Technical information
- Licensing authority: FCC
- Facility ID: 67028
- Class: D
- Power: 800 watts day; 77 watts night;
- Transmitter coordinates: 34°7′51″N 116°22′15″W﻿ / ﻿34.13083°N 116.37083°W
- Translator: 103.7 K279CO (Yucca Valley)

Links
- Public license information: Public file; LMS;
- Webcast: Listen live
- Website: www.knewsradio.com

= KNWH =

Radio station in Yucca Valley, California

KNWH (1250 AM) is a commercial radio station licensed to Yucca Valley, California. It simulcasts a talk radio format with sister stations 970 KNWZ and 1160 KNWQ. It is owned by Connoisseur Media. The studios are on North Gene Autry Trail (California State Route 111) in Palm Springs.

By day, KNWH is powered at 800 watts non-directional. To avoid interference to other stations on 1250 AM, KNWH must reduce power at night to 77 watts. Programming is also heard on several FM translators in the Coachella Valley.

==Programming==
Weekdays begin with the K-News Morning Show, a local wake-up program with Mike Mozingo and Kris Long. The rest of the weekday schedule is nationally syndicated talk programs: The Dan Bongino Show, The Sean Hannity Show, The Mark Levin Show, The Ben Shapiro Show, The Matt Walsh Show, Coast to Coast AM with George Noory, This Morning, America's First News with Gordon Deal and Markley, Van Camp & Robbins.

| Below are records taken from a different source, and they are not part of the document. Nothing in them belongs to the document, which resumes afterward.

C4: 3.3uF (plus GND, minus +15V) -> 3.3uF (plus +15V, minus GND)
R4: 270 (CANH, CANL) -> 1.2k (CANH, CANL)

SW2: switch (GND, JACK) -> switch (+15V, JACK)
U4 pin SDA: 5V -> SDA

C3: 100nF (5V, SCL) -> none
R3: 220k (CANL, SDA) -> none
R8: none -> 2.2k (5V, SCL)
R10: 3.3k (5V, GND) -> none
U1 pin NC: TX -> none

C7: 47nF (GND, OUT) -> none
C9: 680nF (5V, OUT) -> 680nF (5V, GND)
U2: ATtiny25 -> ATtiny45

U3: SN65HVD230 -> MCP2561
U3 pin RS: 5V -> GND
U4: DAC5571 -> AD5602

Syndicated weekend shows include the CBS News Weekend Roundup, The Ramsey Show with Dave Ramsey, Rich DiMuro on Tech, Bill Handel on the Law, The Takeout with Major Garrett and Somewhere in Time with Art Bell. Most hours begin with an update from CBS News Radio.

==History==
The station signed on the air on April 3, 1961, under the call sign KDHI. It was originally a daytimer, licensed to Twenty-Nine Palms, California. It ran 1,000 watts but had to go off the air by sunset. KDHI was owned by Hi-Desert Broadcasting Company.

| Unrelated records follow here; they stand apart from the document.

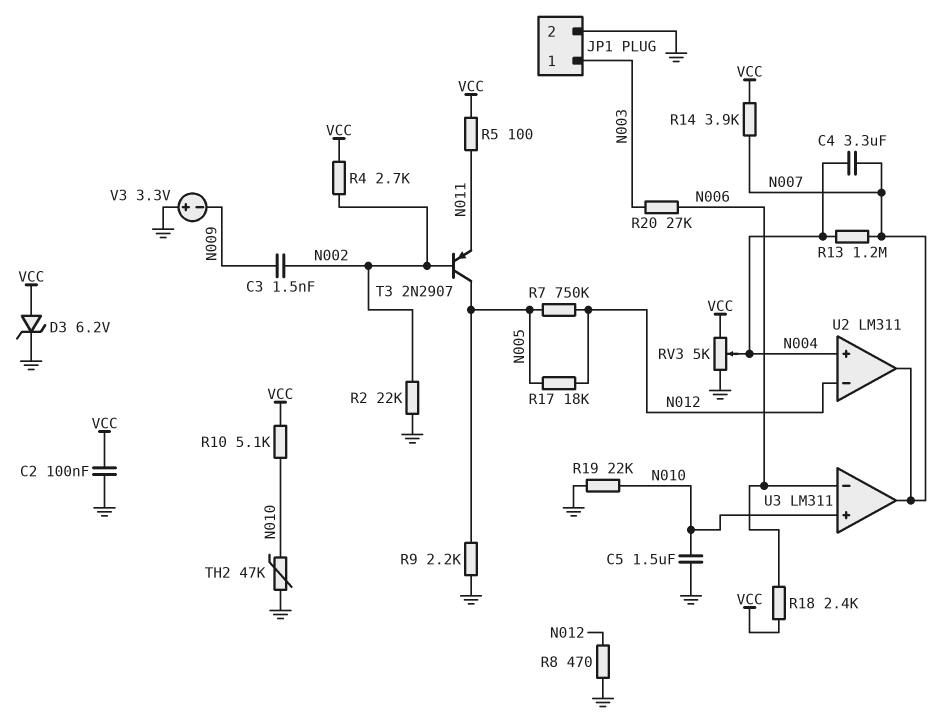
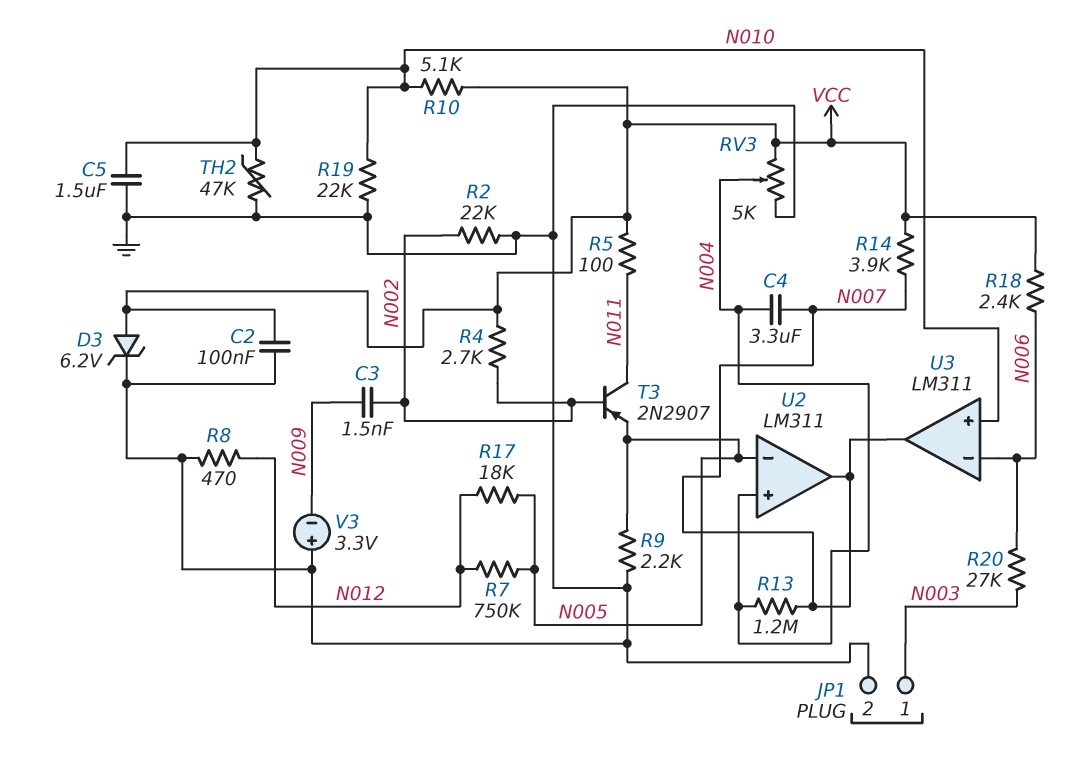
T3: PNP 2N2907 (B N002, C N005, E N011) -> PNP 2N2907 (B N002, C N011, E N005)
U2 pin in-: N012 -> N005

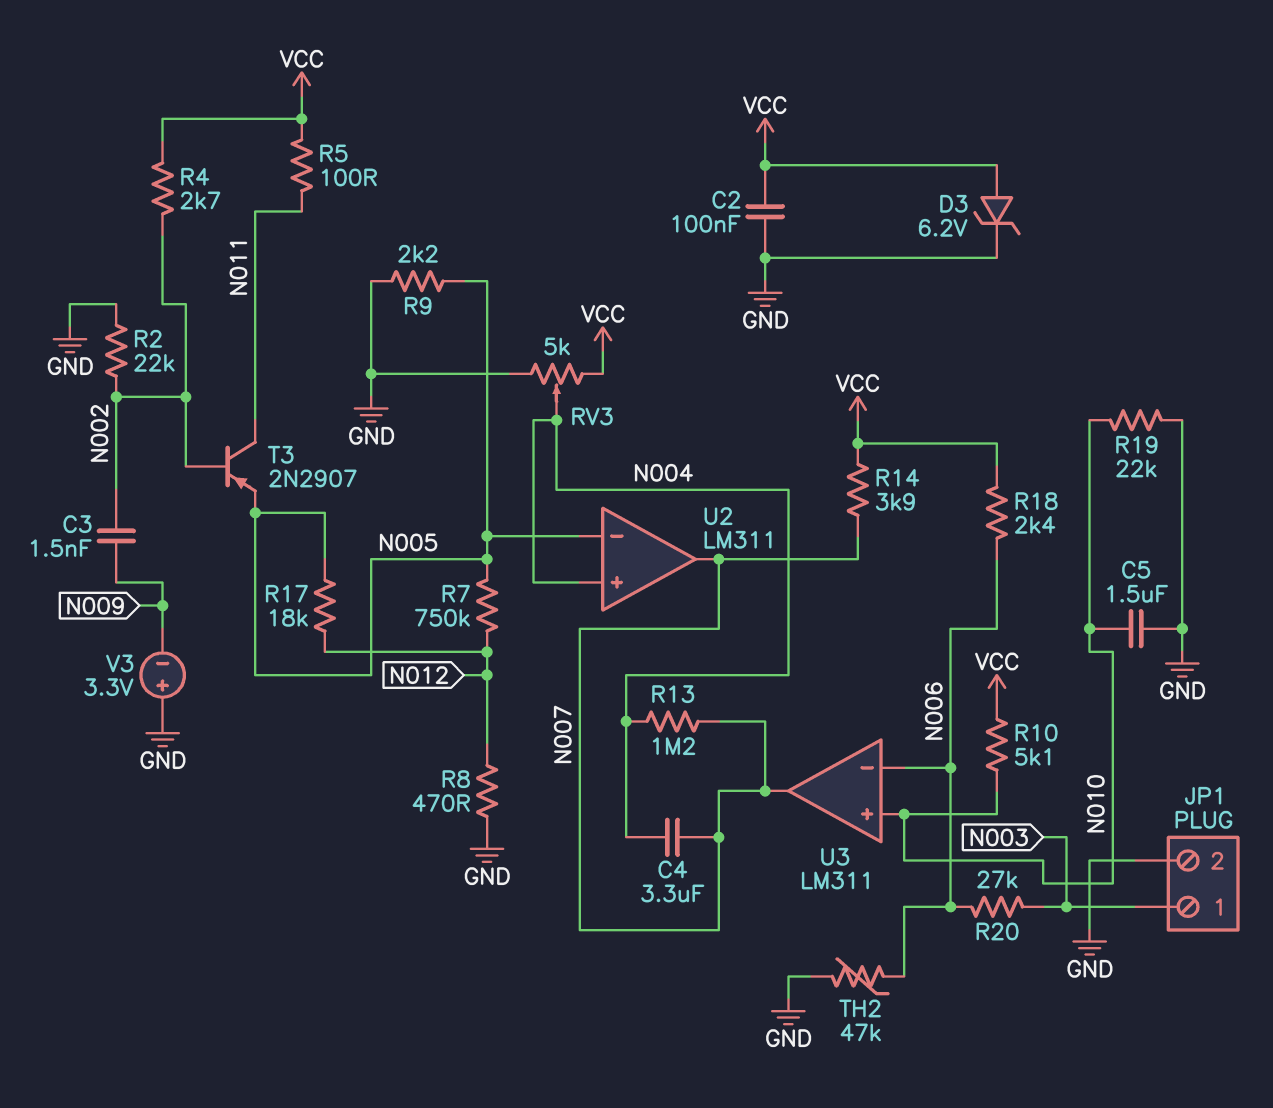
TH2: 47k (GND, N010) -> 47k (GND, N006)

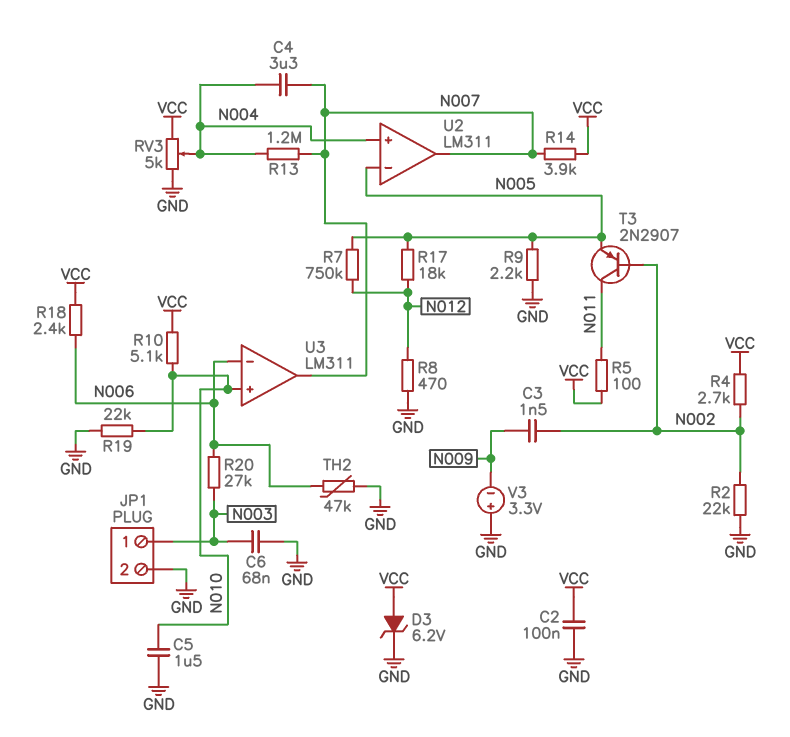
C6: none -> 68nF (GND, N003)

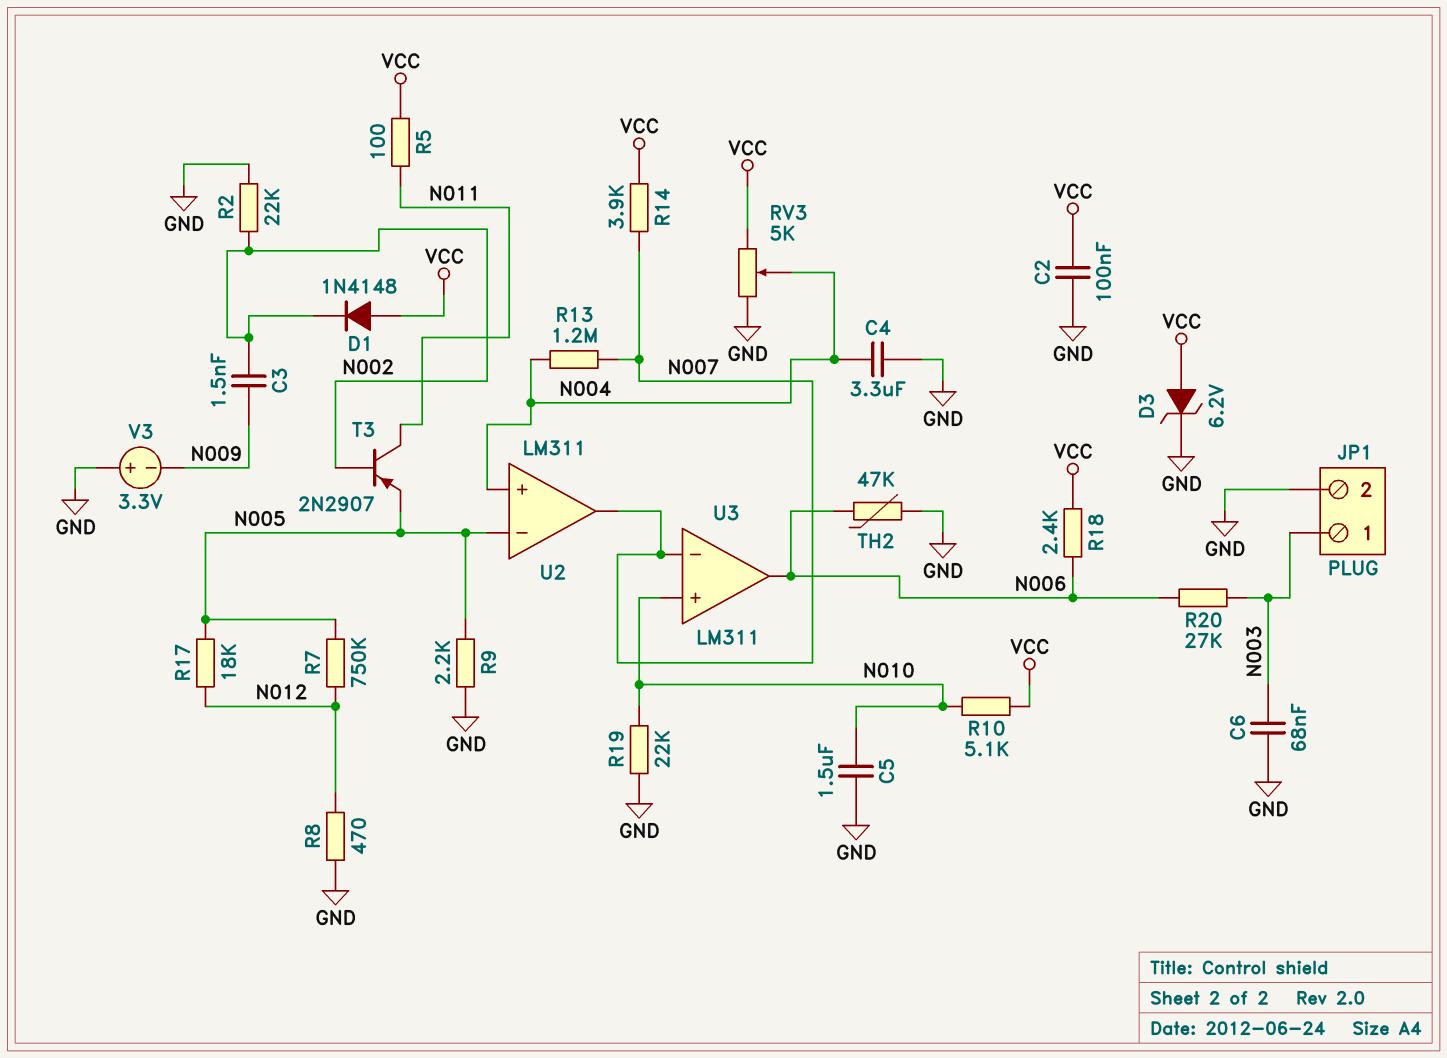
C4: 3.3uF (N004, N007) -> 3.3uF (GND, N004)
D1: none -> diode 1N4148 (A VCC, K N002)
R4: 2.7k (N002, VCC) -> none
U3 pin in-: N006 -> N007
U3 pin out: N007 -> N006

In 1993, the station adopted an oldies format. In December 1994, its call sign was changed to KQYN and it adopted a classic rock format. In October 1995, the station adopted an adult standards format. KQYN later aired an all-news format, with programming from CNN.

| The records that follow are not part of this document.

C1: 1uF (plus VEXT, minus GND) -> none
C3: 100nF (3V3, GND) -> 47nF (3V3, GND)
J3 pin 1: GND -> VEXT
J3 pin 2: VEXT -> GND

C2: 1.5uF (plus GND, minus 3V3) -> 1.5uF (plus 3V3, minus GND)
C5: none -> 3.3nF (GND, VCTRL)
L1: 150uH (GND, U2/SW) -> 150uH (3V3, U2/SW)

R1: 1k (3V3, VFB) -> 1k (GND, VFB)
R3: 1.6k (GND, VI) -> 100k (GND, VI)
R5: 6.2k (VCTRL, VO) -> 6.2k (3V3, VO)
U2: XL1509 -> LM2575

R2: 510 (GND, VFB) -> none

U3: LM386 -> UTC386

In 2005, the station was sold to Morris Communications for $100,000. Its call sign was changed to KNWH, and it adopted a news-talk format, simulcasting KNWQ and KNWZ. On January 15, 2007, its call sign was briefly changed to KDGR; on February 1, 2007, it was changed back to KNWH.

Morris Communications sold its radio stations to Alpha Media in 2015 for over $38 million. Alpha Media merged with Connoisseur Media on September 4, 2025.